Required work - Recast the listing below as a numbered list, omitting the blank lines and the picture placeholders.

*** Block opens ***

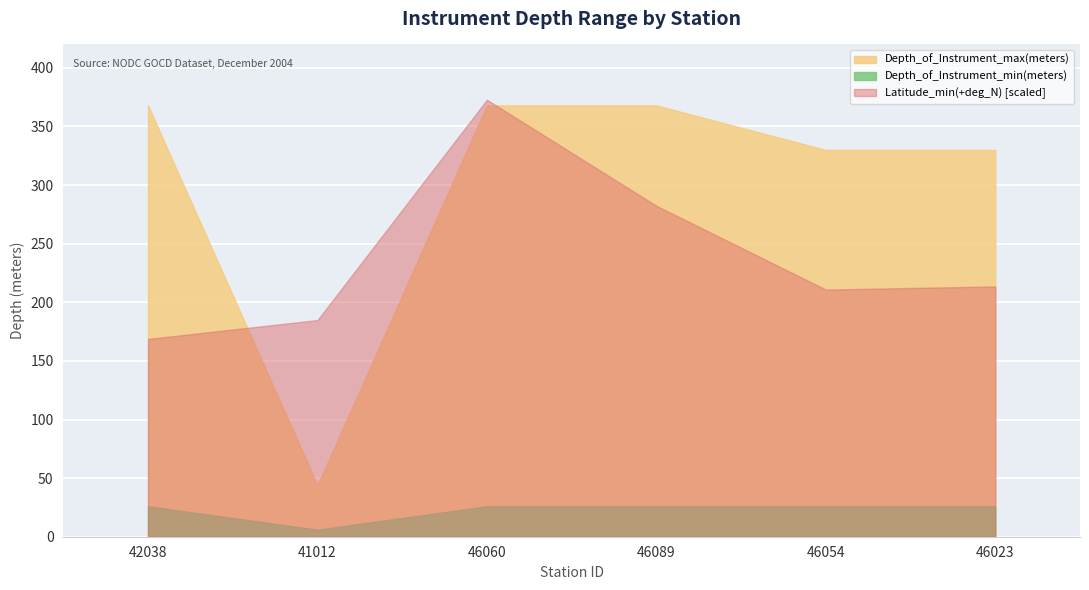

After their last crossing, which series has the higher values: Depth_of_Instrument_max(meters) or Latitude_min(+deg_N) [scaled]?

Depth_of_Instrument_max(meters)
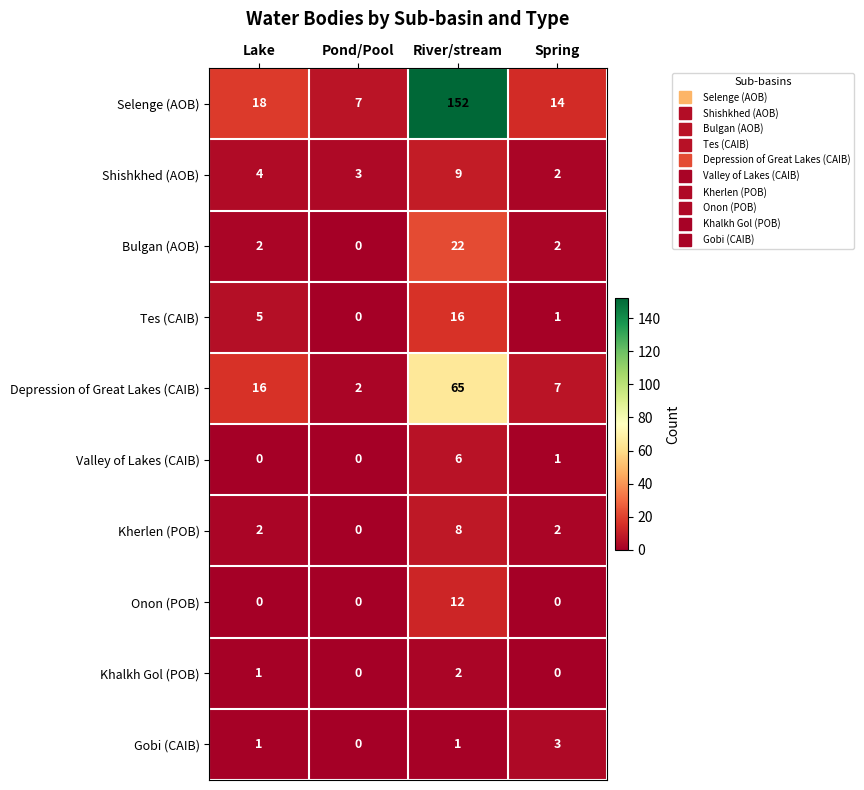

At how many categories does at least one series exceed 75?

1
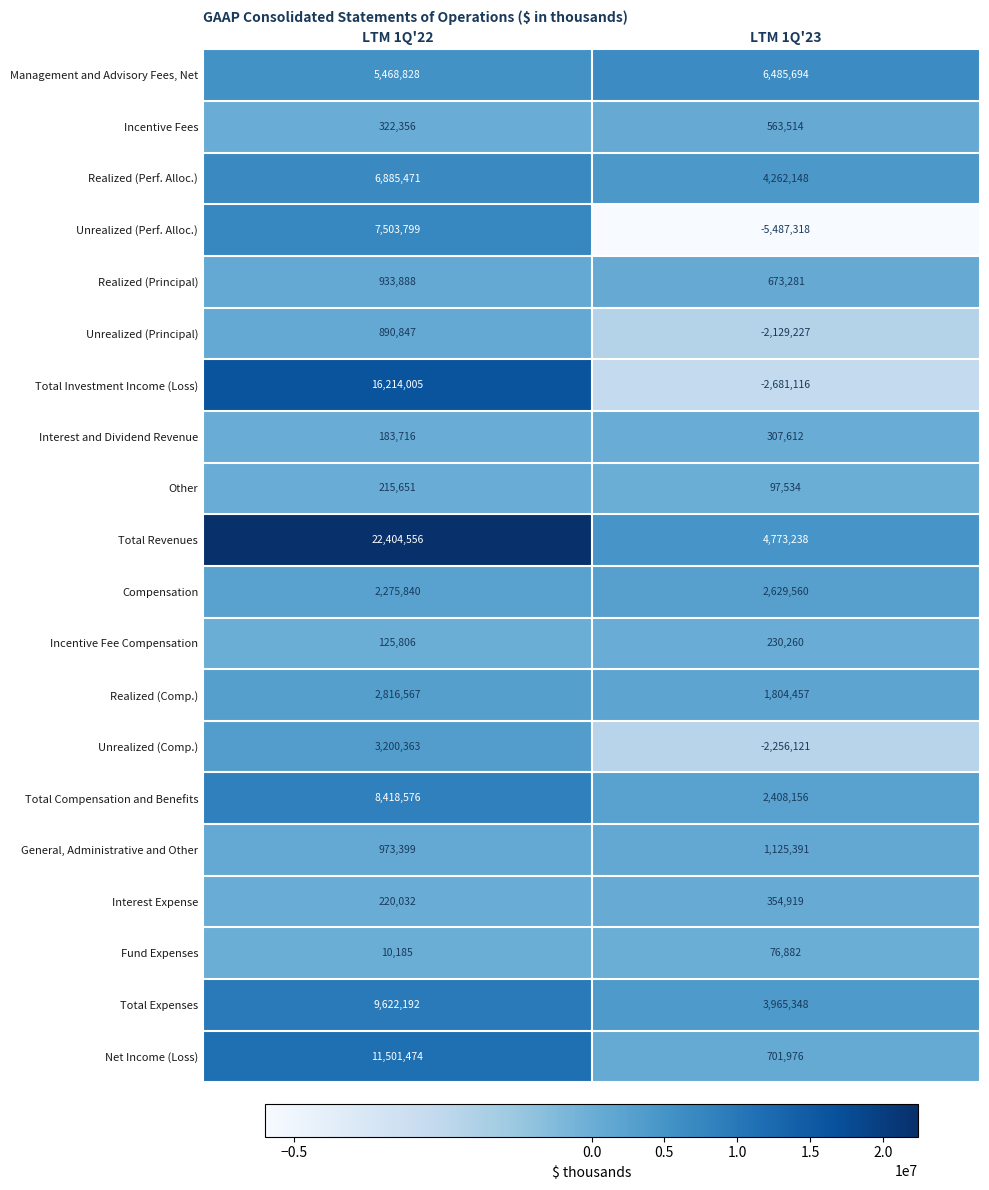

At which label does Realized (Comp.) reach its peak?

LTM 1Q'22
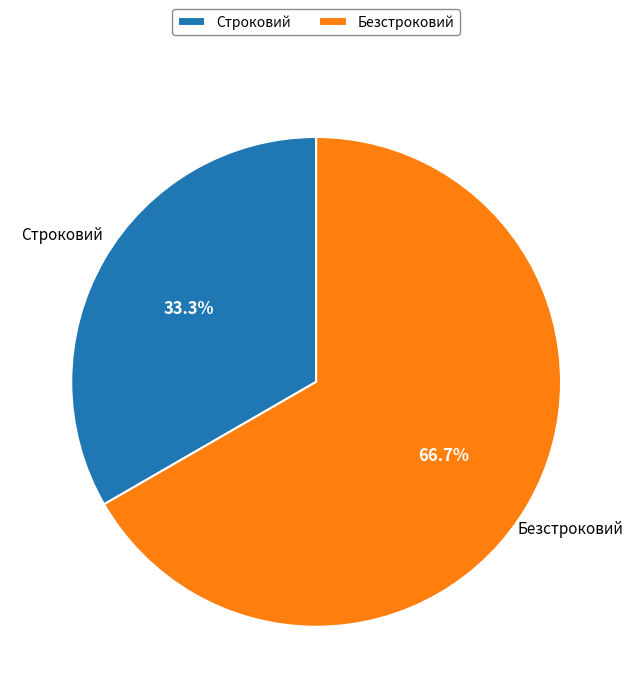

To the nearest percent, what percentage of the pie is Безстроковий?

67%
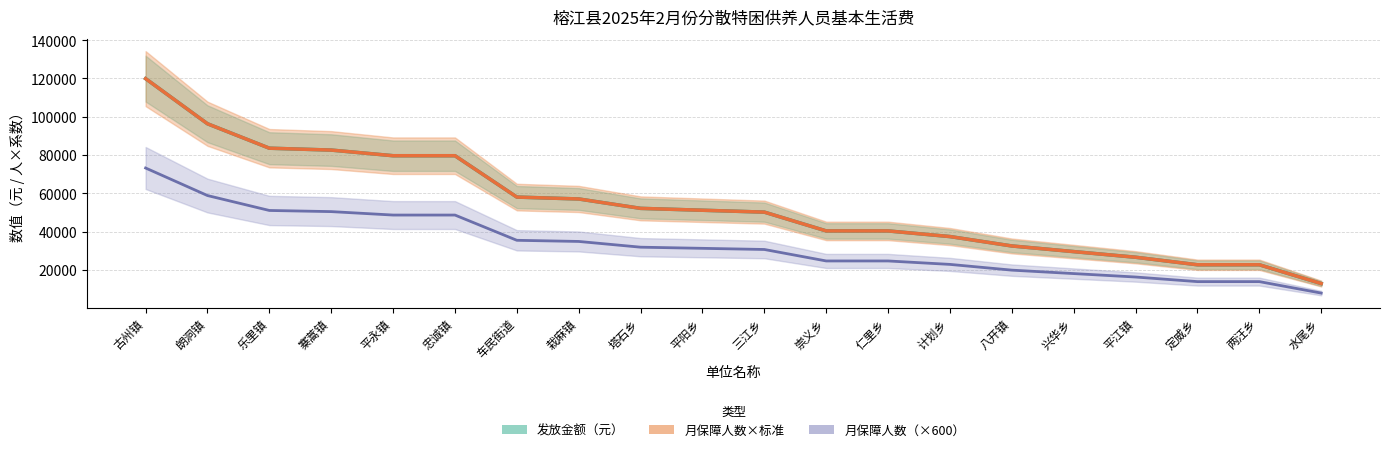

What is the label of the 13th point from the right?

栽麻镇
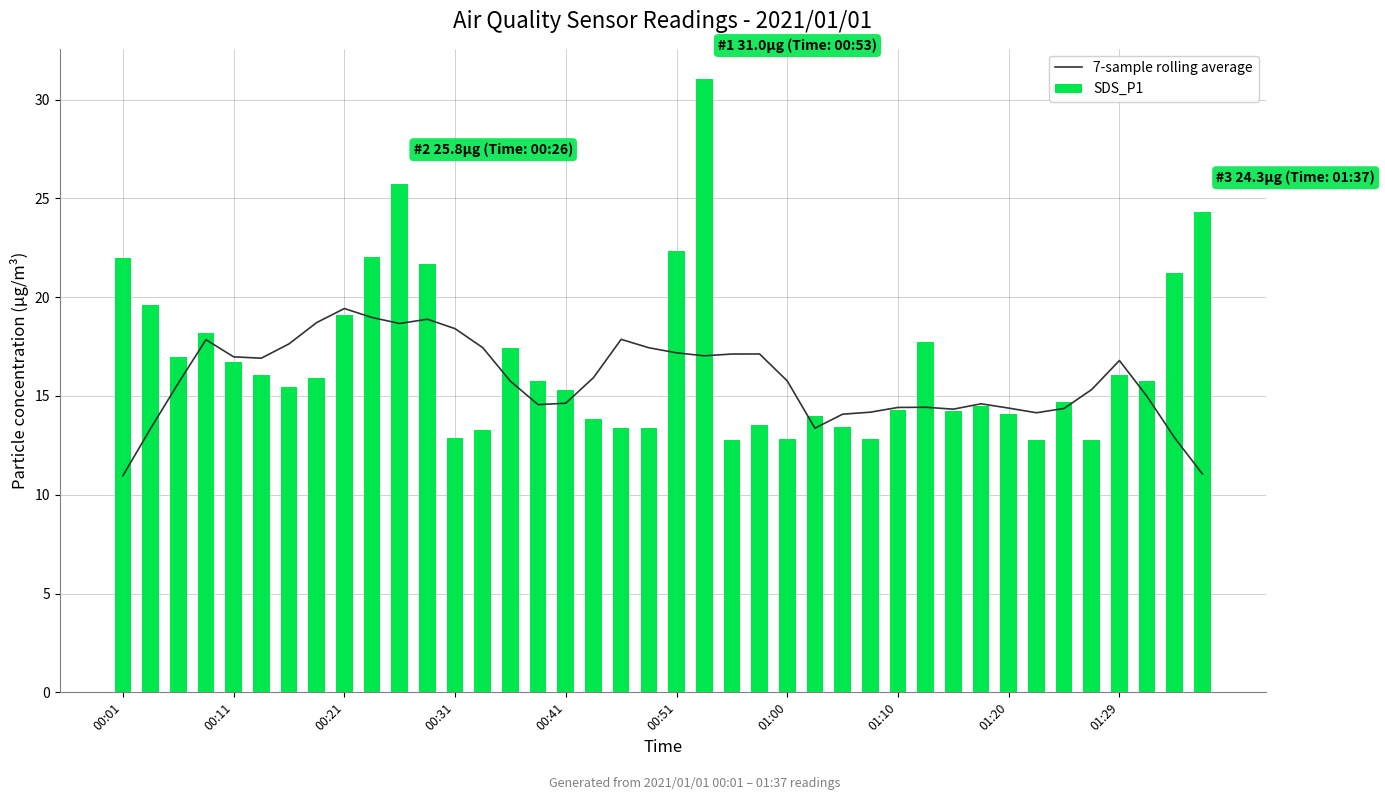

Which series has the largest total across all categories?

SDS_P1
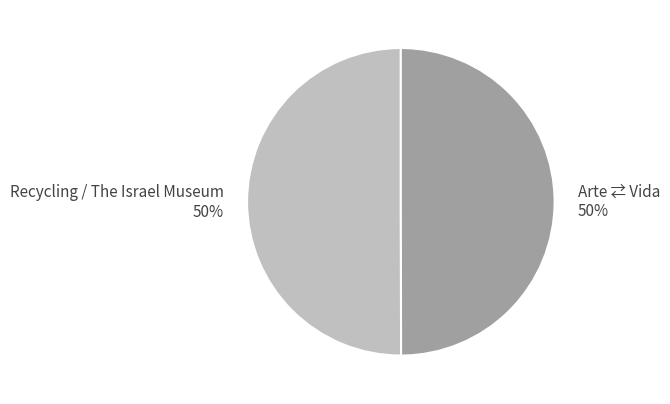

Approximately how many times larger is the value at Arte ⇄ Vida 50% compared to Recycling / The Israel Museum 50%?

1.0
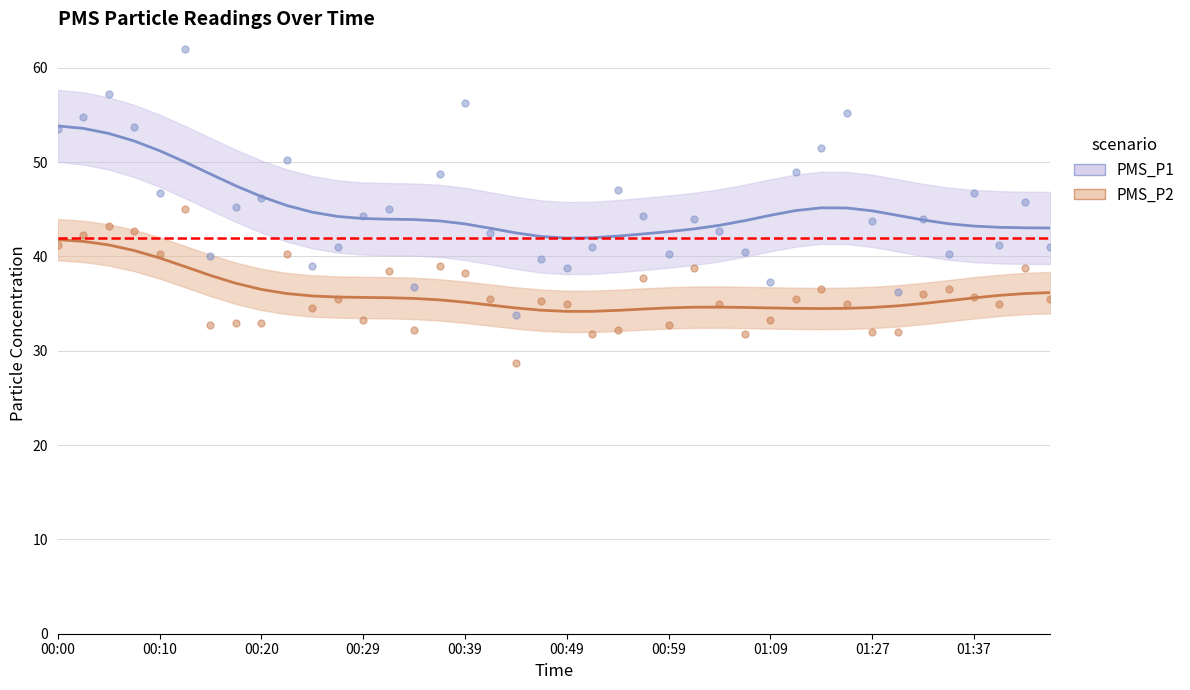

Which series contains the highest Y value?

PMS_P1 trend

*** Block closes ***

Response -
1. After their last crossing, which series has the higher values: Depth_of_Instrument_max(meters) or Latitude_min(+deg_N) [scaled]?
2. Depth_of_Instrument_max(meters)
3. At how many categories does at least one series exceed 75?
4. 1
5. At which label does Realized (Comp.) reach its peak?
6. LTM 1Q'22
7. To the nearest percent, what percentage of the pie is Безстроковий?
8. 67%
9. What is the label of the 13th point from the right?
10. 栽麻镇
11. Which series has the largest total across all categories?
12. SDS_P1
13. Approximately how many times larger is the value at Arte ⇄ Vida 50% compared to Recycling / The Israel Museum 50%?
14. 1.0
15. Which series contains the highest Y value?
16. PMS_P1 trend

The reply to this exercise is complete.